(Collected data)
☆ ☆ ☆ ☆ ☆

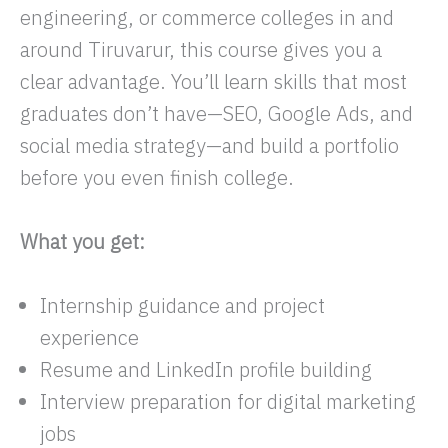
engineering, or commerce colleges in and
around Tiruvarur, this course gives you a
clear advantage. You’ll learn skills that most
graduates don’t have—SEO, Google Ads, and
social media strategy—and build a portfolio
before you even finish college.
What you get:
Internship guidance and project
experience
Resume and LinkedIn profile building
Interview preparation for digital marketing
jobs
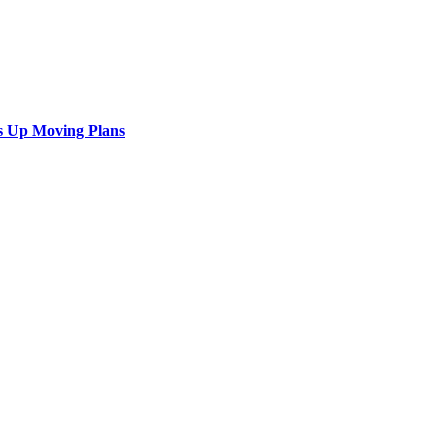
s Up Moving Plans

☆ ☆ ☆ ☆ ☆

Required work:
Turn the text lines from all of the rows above into a numbered list, skipping any blank lines. Leave the pictures out of your answer.

Response to the task:
1. engineering, or commerce colleges in and
2. around Tiruvarur, this course gives you a
3. clear advantage. You’ll learn skills that most
4. graduates don’t have—SEO, Google Ads, and
5. social media strategy—and build a portfolio
6. before you even finish college.
7. What you get:
8. Internship guidance and project
9. experience
10. Resume and LinkedIn profile building
11. Interview preparation for digital marketing
12. jobs
13. s Up Moving Plans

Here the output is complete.